Problem statement:
Your whole answer should be the number of lines in the material below that include the word "shield".

Task data:

◆ ◆ ◆ ◆

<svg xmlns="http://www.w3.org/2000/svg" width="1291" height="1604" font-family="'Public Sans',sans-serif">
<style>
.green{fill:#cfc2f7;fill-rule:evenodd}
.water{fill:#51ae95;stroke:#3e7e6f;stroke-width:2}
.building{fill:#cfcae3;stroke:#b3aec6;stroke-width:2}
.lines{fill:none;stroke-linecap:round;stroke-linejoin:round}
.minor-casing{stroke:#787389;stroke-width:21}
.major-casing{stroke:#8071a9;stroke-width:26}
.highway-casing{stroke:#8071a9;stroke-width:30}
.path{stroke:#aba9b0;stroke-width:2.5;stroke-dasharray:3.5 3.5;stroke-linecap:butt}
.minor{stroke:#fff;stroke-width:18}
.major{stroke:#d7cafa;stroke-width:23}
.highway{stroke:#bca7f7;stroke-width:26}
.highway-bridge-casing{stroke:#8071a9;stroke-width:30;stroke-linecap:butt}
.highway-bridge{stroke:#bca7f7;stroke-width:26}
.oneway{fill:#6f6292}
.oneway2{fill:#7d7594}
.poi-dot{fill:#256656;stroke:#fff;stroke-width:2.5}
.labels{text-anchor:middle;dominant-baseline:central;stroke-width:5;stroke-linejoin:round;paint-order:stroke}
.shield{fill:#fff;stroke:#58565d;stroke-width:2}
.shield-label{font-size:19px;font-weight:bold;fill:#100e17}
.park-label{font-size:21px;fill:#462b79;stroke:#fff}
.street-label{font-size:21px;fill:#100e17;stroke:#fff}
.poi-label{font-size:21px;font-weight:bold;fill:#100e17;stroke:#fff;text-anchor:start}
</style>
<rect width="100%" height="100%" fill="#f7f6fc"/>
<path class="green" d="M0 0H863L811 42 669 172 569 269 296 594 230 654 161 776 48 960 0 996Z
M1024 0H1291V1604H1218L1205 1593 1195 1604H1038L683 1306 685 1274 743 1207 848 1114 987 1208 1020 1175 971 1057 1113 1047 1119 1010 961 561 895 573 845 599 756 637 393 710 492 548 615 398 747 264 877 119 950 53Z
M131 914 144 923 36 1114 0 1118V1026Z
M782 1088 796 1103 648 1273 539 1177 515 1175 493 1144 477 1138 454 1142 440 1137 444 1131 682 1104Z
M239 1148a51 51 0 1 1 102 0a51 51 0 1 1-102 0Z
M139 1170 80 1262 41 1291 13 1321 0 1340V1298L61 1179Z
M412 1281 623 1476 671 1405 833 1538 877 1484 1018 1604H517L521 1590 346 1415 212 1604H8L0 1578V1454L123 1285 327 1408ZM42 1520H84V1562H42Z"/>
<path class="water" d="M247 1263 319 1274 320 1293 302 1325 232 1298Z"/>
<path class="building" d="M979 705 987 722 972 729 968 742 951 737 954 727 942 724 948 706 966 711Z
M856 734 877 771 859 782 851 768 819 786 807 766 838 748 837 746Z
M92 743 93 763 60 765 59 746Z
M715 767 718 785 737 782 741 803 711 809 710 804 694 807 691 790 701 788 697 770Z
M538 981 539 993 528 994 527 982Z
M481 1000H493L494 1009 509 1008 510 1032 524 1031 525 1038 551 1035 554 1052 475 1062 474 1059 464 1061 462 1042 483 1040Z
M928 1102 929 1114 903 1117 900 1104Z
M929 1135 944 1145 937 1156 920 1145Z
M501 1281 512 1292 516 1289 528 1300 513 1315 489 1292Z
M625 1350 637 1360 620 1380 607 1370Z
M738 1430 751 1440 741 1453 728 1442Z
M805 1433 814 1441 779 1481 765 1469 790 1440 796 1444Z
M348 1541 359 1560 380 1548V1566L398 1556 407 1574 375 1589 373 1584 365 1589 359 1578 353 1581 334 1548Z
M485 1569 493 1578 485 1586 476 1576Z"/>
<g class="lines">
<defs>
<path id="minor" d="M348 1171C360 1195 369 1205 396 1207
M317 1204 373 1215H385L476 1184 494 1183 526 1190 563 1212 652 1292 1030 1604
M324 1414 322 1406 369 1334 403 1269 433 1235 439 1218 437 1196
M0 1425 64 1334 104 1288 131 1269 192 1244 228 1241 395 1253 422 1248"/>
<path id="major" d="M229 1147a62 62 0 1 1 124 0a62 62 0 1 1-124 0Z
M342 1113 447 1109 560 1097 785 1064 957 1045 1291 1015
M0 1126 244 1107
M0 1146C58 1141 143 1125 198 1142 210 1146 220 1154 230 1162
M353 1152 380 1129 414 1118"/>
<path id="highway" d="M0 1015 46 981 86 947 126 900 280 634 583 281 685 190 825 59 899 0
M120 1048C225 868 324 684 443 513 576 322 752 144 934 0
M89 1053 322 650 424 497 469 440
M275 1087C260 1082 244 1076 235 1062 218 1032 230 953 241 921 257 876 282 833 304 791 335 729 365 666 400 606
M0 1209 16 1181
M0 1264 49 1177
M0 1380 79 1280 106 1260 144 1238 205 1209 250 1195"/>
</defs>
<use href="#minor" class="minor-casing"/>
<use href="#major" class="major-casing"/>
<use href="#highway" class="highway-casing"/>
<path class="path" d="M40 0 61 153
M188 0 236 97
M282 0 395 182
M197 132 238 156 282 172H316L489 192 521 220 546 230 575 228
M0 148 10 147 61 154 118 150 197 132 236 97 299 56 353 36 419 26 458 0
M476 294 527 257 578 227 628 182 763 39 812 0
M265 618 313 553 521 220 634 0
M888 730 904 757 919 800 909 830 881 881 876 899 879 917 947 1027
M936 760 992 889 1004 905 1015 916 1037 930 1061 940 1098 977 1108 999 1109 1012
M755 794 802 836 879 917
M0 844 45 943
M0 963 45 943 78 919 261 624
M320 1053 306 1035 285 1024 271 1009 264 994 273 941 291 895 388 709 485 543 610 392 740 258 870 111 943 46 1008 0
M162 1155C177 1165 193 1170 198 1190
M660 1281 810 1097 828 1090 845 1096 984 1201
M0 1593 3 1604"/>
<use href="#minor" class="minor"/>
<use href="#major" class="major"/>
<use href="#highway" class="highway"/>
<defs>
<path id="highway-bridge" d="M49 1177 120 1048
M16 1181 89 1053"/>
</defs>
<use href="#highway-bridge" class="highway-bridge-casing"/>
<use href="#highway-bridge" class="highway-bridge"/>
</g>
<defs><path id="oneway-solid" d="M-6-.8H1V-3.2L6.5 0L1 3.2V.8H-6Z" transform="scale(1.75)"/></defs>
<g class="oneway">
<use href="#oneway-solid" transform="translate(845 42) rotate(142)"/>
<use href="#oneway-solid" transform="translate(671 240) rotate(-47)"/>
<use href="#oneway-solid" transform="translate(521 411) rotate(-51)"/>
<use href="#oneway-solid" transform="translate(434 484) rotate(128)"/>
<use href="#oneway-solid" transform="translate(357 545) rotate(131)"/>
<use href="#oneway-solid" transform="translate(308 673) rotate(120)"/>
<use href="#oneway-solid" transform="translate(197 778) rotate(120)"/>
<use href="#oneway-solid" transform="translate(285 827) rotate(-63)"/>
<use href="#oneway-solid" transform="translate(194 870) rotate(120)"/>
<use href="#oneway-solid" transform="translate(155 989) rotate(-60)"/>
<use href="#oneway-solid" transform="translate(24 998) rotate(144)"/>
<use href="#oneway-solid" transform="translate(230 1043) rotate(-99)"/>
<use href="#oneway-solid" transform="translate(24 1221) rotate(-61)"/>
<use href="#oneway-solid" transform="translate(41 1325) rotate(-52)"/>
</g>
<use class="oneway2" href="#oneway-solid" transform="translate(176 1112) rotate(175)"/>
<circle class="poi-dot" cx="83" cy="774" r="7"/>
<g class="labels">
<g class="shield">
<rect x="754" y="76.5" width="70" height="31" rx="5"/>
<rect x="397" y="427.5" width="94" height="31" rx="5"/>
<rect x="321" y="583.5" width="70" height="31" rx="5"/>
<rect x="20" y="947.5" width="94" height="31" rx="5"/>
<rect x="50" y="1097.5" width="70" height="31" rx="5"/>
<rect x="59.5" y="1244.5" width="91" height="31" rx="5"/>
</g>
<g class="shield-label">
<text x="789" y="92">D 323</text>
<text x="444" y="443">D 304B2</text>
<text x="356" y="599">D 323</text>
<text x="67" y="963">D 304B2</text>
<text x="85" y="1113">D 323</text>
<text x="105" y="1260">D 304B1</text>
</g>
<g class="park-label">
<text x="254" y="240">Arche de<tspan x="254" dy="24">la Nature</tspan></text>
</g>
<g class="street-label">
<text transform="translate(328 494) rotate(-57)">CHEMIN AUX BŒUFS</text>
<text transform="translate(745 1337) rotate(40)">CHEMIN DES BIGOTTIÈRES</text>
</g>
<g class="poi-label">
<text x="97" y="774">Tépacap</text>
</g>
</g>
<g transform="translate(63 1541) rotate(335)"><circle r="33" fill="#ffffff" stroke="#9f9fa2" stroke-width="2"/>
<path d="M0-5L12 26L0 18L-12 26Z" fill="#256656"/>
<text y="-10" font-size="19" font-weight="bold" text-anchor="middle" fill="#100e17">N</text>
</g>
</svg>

◆ ◆ ◆ ◆

Your response:
4